== TO BE DONE ==
Show every line of the records below that contains the word "heart".
-=-=-
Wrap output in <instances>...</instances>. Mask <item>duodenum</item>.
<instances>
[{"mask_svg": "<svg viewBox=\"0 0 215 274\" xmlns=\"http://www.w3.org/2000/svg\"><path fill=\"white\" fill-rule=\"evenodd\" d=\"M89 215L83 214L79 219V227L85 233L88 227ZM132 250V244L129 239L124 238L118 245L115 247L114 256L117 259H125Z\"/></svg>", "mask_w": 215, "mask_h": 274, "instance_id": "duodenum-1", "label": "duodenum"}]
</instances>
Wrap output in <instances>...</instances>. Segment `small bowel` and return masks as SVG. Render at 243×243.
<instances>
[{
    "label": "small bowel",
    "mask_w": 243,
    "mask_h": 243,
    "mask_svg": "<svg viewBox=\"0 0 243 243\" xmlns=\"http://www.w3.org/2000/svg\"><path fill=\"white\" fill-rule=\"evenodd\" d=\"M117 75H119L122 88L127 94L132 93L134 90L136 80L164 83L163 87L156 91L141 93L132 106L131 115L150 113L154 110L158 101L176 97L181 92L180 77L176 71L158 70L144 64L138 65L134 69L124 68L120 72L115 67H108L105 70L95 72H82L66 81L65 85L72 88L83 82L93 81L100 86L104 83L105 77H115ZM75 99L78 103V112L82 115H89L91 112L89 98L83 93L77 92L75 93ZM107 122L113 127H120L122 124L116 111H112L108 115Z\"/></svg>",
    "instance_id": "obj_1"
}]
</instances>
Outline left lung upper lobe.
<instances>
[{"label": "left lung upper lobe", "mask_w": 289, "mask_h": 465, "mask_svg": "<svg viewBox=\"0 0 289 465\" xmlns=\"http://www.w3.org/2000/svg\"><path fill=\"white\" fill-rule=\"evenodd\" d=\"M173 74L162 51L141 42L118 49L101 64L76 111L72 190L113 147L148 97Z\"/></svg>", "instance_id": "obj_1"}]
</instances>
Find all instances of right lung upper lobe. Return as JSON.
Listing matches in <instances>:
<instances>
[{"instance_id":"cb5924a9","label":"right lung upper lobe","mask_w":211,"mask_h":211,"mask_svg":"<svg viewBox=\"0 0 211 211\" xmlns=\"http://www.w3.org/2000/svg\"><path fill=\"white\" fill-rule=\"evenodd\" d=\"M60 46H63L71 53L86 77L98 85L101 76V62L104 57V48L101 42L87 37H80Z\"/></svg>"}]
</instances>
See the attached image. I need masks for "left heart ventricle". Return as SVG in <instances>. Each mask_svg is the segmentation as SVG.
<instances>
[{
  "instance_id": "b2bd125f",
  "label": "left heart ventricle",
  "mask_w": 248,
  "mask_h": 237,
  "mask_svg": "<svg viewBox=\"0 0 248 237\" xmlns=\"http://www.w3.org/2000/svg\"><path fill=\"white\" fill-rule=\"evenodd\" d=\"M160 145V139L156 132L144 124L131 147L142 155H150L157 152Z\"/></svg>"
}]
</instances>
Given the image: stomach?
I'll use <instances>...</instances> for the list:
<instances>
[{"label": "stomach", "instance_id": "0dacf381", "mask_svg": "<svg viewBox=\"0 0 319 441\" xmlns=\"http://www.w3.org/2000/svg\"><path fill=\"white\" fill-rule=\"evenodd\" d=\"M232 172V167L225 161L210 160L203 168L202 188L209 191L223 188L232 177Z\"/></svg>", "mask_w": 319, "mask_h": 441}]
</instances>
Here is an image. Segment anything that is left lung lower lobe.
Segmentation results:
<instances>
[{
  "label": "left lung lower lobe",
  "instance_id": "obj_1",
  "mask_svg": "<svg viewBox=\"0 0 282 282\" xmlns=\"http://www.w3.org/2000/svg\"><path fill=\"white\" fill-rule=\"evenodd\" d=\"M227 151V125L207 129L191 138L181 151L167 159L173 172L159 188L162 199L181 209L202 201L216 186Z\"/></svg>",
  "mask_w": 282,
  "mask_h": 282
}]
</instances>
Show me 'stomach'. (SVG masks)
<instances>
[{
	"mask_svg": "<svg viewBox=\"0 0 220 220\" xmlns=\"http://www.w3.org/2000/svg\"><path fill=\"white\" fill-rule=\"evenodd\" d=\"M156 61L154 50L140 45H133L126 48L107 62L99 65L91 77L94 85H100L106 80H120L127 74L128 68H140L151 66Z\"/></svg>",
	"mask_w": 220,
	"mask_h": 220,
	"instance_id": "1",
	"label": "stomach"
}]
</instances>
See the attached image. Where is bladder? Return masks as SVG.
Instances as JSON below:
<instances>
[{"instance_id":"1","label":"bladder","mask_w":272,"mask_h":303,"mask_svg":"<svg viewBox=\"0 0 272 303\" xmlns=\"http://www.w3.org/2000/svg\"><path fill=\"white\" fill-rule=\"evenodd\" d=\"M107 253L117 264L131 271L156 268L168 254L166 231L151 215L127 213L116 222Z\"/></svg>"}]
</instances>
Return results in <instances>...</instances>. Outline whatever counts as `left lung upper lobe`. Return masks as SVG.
-=-=-
== FINISHED TASK ==
See the attached image. I need masks for "left heart ventricle". Return as SVG in <instances>. Each mask_svg is the segmentation as SVG.
  "label": "left heart ventricle",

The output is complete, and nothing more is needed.